* START Supplied information *

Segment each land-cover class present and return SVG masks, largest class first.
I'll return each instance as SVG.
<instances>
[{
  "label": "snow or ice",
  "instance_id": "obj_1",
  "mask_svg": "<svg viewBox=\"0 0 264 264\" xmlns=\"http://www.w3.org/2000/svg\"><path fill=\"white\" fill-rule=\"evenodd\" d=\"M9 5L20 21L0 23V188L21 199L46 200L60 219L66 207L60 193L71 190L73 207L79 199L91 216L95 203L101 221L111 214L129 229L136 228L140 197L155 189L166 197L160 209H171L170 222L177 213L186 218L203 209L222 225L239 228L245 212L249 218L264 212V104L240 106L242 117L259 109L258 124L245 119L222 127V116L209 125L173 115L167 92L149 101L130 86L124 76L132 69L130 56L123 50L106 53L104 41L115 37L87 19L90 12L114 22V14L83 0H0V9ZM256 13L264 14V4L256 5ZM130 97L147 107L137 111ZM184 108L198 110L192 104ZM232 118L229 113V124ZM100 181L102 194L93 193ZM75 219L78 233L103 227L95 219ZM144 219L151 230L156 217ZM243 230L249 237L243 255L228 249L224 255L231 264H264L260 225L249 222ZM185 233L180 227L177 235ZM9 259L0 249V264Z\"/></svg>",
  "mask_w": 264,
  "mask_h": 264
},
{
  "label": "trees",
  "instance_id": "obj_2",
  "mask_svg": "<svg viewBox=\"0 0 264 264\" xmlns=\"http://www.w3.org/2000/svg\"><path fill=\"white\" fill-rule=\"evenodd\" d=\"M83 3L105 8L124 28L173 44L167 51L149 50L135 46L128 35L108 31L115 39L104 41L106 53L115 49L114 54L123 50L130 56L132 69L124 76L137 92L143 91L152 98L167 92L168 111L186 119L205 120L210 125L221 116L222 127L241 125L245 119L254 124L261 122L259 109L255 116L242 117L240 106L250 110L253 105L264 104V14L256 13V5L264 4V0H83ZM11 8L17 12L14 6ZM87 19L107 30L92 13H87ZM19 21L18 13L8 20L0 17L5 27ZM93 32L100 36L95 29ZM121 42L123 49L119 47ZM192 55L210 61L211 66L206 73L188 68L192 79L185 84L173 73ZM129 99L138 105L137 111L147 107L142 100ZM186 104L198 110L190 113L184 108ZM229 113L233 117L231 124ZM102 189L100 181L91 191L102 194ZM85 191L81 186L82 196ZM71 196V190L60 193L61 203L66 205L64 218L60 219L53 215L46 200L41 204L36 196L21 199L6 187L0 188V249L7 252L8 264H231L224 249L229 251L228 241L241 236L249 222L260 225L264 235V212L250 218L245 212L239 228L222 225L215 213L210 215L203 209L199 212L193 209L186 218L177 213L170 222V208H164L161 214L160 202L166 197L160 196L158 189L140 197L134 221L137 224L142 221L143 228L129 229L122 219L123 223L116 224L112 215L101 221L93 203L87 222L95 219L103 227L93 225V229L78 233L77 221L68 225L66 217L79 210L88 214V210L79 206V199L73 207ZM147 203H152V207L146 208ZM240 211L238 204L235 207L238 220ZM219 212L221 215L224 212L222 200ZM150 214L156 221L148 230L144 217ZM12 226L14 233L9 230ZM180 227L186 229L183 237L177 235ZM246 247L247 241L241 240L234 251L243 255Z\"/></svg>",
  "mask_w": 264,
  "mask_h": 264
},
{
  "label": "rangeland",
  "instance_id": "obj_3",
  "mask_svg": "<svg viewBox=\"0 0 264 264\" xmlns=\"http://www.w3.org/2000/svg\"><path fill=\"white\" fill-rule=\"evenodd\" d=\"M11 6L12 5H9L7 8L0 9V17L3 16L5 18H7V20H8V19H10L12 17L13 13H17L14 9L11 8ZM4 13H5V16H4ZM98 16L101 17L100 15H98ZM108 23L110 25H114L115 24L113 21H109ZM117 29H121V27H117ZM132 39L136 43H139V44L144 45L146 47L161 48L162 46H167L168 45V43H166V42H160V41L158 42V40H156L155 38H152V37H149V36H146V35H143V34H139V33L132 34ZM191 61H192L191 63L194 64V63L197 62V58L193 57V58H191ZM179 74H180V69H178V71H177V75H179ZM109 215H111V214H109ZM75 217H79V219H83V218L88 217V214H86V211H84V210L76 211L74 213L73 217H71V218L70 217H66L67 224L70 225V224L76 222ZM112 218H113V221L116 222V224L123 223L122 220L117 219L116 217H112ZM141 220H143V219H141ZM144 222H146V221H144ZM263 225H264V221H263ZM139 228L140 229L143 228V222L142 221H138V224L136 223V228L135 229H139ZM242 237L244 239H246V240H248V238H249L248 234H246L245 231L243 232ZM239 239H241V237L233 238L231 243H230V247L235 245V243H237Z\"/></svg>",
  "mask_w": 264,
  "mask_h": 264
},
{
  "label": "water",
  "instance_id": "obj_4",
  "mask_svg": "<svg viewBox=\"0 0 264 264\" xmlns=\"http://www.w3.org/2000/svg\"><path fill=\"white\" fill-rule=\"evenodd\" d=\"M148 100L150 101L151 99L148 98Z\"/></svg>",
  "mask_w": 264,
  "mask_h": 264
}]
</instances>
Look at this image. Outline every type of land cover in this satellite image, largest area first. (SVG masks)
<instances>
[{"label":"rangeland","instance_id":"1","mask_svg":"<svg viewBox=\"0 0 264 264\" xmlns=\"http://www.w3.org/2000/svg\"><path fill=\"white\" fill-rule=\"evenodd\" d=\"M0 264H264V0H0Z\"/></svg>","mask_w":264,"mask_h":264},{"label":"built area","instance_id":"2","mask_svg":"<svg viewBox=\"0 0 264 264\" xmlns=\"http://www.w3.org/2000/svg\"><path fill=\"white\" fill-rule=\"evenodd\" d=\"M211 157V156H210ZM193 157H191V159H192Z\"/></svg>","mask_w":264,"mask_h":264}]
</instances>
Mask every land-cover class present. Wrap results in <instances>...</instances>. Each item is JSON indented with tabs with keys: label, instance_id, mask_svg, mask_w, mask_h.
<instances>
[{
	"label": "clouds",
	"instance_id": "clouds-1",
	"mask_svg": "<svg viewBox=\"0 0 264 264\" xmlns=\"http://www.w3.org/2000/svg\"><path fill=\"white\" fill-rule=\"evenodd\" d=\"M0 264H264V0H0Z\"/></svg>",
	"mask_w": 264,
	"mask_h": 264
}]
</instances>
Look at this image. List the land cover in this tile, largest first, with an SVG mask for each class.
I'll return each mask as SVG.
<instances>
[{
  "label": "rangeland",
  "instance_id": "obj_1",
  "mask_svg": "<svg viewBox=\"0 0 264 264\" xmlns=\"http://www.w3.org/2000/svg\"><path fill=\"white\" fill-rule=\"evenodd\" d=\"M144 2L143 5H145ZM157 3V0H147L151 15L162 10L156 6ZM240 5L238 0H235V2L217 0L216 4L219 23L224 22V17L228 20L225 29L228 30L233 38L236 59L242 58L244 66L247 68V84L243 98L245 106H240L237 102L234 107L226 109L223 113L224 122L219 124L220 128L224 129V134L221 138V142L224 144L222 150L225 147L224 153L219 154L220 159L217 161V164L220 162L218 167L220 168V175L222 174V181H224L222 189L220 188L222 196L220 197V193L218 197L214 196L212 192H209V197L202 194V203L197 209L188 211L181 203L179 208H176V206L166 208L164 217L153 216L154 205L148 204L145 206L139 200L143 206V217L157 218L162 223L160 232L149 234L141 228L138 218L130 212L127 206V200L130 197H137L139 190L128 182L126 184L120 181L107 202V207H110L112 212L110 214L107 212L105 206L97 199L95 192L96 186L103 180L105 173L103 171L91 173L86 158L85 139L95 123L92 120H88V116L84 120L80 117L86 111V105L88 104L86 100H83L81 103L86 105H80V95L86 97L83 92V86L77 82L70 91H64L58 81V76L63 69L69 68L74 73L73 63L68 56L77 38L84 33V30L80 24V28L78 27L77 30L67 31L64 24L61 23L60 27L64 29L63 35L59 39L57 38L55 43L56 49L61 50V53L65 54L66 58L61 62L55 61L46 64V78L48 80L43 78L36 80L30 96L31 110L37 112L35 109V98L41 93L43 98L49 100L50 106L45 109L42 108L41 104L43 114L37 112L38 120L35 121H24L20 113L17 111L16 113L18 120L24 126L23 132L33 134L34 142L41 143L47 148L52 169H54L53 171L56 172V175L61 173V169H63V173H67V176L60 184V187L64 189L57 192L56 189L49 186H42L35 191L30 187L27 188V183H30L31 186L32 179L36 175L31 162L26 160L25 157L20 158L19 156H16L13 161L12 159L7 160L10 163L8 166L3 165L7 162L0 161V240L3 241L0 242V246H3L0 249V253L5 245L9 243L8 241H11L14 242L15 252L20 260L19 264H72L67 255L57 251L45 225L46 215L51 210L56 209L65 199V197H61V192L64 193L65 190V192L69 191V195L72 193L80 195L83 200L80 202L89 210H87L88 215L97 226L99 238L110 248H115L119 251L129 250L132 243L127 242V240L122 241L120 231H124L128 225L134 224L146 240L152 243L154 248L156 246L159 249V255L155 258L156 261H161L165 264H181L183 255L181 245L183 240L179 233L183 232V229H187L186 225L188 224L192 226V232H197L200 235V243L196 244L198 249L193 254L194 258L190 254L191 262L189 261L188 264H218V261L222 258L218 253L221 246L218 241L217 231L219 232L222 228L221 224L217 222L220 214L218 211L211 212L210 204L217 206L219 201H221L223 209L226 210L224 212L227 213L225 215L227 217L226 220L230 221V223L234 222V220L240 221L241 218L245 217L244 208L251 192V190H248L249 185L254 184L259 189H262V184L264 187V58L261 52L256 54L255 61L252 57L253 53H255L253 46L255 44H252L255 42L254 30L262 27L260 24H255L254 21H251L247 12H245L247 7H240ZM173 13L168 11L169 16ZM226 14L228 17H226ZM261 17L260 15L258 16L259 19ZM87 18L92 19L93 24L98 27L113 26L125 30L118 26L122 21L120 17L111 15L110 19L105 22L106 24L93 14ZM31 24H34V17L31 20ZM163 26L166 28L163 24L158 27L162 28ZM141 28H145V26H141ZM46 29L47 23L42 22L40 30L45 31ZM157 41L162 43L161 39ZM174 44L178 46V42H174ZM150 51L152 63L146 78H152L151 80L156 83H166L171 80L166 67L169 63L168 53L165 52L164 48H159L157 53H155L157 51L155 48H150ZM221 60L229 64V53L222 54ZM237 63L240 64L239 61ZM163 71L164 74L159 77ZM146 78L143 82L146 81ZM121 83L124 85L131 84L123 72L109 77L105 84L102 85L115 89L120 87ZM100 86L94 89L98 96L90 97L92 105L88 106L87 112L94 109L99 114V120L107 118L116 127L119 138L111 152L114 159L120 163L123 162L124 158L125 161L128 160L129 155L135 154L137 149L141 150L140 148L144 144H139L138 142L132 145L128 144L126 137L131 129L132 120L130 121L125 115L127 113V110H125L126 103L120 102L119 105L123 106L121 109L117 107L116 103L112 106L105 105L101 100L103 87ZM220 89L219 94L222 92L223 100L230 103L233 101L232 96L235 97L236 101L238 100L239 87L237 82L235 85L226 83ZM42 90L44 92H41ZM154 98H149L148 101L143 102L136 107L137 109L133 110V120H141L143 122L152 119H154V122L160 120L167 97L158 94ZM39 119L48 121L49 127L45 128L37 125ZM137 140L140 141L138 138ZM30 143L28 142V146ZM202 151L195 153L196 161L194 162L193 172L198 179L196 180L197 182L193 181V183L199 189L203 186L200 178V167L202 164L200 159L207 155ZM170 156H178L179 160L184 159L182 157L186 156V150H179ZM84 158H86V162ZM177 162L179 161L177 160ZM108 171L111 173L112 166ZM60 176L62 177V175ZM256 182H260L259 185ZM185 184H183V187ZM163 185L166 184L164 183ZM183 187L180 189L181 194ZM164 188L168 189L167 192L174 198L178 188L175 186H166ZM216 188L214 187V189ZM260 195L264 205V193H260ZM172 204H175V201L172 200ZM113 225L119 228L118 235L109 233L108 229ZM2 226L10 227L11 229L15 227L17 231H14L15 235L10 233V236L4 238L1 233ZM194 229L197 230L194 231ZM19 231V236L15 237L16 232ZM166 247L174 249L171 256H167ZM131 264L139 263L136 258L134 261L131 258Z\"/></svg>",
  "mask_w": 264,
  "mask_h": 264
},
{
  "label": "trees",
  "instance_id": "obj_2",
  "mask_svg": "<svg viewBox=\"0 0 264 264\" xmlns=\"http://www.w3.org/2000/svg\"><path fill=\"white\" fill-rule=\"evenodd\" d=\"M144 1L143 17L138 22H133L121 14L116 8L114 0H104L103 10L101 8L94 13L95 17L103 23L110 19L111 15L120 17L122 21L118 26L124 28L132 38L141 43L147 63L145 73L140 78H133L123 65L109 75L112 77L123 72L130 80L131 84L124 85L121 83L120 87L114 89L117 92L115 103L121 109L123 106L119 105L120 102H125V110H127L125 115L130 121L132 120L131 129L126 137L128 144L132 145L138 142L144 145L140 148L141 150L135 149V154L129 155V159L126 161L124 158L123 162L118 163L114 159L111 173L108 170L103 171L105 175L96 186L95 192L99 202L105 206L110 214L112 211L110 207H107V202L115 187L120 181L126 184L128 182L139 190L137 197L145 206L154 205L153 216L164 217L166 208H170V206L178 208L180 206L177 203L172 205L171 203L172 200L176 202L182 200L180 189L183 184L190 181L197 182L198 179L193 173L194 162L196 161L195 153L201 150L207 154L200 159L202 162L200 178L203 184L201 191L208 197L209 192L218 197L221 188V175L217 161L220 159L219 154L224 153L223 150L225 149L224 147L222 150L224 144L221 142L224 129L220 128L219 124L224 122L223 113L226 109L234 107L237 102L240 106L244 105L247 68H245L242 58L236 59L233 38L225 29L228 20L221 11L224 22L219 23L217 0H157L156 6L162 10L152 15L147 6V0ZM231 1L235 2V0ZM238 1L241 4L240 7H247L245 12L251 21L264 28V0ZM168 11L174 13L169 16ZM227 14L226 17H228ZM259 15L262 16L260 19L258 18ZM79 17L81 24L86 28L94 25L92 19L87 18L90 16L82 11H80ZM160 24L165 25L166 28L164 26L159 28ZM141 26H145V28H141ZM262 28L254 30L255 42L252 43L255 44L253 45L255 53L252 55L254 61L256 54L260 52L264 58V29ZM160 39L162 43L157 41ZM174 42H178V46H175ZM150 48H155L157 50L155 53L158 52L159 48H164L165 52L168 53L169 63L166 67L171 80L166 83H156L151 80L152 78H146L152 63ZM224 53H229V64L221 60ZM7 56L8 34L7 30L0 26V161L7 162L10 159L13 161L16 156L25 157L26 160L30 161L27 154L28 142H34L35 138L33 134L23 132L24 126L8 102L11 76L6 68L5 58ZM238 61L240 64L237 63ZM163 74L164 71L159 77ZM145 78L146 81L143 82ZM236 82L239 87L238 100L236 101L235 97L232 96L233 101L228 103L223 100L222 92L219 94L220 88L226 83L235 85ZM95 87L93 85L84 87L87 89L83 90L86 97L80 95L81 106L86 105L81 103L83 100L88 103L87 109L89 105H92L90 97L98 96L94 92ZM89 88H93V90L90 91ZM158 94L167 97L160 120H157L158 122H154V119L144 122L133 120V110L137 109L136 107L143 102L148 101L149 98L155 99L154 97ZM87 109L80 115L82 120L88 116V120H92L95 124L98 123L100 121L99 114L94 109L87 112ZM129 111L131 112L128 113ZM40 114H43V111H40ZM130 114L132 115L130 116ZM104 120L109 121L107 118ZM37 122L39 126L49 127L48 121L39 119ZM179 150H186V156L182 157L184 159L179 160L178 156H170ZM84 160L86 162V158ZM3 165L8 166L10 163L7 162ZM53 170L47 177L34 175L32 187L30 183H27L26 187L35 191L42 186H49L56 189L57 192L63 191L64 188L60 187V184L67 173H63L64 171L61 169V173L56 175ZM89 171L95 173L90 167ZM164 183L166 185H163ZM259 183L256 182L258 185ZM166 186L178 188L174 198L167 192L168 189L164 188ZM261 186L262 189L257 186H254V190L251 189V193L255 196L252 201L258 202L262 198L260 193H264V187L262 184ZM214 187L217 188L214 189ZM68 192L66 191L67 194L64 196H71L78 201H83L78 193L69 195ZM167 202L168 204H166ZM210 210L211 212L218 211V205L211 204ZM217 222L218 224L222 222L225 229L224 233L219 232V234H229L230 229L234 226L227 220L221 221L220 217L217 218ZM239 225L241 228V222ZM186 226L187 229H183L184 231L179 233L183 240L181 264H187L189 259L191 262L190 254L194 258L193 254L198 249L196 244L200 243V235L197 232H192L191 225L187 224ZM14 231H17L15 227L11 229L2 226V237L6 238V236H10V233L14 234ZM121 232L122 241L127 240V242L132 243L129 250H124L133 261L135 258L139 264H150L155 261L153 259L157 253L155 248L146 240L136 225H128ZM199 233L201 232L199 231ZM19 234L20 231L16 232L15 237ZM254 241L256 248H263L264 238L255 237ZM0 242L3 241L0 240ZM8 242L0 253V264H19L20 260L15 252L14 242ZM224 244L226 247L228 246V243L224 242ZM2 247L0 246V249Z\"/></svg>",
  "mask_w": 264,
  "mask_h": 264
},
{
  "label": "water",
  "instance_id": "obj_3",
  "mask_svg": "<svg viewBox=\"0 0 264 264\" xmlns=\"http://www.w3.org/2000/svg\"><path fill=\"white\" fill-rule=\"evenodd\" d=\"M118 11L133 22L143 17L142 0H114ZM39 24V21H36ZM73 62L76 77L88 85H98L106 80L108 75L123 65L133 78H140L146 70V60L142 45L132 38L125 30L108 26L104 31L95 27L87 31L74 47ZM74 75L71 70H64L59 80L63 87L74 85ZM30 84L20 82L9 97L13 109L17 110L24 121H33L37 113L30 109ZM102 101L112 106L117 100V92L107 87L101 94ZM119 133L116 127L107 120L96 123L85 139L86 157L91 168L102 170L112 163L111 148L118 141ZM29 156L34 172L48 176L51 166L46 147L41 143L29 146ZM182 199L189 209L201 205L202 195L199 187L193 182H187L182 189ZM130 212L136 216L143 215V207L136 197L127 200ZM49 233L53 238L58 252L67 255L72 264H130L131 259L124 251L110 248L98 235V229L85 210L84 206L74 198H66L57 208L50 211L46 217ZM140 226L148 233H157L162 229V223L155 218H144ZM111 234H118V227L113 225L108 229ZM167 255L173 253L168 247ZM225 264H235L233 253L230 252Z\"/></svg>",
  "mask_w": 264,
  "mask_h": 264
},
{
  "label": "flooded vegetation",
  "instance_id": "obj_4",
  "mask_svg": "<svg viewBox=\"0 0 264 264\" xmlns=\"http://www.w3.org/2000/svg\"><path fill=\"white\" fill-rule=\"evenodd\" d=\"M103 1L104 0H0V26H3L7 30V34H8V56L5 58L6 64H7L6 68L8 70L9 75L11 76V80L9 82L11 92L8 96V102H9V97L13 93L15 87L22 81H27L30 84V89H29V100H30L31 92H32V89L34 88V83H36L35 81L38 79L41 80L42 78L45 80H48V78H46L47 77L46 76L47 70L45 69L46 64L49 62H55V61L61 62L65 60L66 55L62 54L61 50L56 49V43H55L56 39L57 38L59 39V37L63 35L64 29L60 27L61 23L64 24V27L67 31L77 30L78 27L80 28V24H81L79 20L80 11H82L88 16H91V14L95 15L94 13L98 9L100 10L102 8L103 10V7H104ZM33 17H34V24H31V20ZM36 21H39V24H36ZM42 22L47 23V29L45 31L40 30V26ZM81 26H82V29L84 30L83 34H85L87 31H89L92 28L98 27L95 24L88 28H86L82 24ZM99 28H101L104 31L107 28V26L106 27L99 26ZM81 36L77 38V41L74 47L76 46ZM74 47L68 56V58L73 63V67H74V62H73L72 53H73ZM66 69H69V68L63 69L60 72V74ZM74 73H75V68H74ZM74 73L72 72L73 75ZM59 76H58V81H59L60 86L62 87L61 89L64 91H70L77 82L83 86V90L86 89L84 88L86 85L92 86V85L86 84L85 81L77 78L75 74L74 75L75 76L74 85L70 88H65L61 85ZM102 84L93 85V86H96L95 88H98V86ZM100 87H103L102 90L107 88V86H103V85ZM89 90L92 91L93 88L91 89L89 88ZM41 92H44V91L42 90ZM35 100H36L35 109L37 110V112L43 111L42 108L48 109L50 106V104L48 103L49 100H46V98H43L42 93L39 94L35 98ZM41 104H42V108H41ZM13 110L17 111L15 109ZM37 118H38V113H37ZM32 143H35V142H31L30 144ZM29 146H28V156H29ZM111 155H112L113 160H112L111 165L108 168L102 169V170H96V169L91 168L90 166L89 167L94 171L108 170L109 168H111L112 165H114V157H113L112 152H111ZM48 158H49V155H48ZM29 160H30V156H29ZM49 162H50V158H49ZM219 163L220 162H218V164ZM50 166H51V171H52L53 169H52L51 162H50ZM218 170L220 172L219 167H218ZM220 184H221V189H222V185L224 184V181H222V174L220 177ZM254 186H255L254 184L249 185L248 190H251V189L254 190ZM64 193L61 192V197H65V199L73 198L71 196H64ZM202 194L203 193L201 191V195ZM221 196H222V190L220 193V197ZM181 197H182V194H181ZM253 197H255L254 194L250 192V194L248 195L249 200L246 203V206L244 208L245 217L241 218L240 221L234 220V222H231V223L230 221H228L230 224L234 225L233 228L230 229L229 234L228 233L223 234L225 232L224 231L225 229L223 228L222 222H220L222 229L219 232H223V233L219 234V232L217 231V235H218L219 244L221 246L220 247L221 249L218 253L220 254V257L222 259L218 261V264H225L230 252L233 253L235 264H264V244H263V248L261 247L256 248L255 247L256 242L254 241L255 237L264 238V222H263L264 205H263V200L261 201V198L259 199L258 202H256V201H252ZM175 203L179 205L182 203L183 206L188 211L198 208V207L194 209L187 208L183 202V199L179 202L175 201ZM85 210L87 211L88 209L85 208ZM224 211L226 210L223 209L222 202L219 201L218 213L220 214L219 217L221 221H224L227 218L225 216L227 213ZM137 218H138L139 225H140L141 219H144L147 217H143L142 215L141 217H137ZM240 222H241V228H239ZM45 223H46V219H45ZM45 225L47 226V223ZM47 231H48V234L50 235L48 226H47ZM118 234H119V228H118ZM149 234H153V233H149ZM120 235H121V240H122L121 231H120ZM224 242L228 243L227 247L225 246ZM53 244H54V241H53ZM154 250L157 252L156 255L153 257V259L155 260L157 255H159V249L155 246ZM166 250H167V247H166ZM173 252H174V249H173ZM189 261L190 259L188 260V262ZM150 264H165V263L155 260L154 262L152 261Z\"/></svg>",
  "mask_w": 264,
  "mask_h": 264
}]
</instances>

* END Supplied information *

• [What is expected]
How many lines in the material above contain the string "largest"? Reply with the number alone.

• [Task response]
3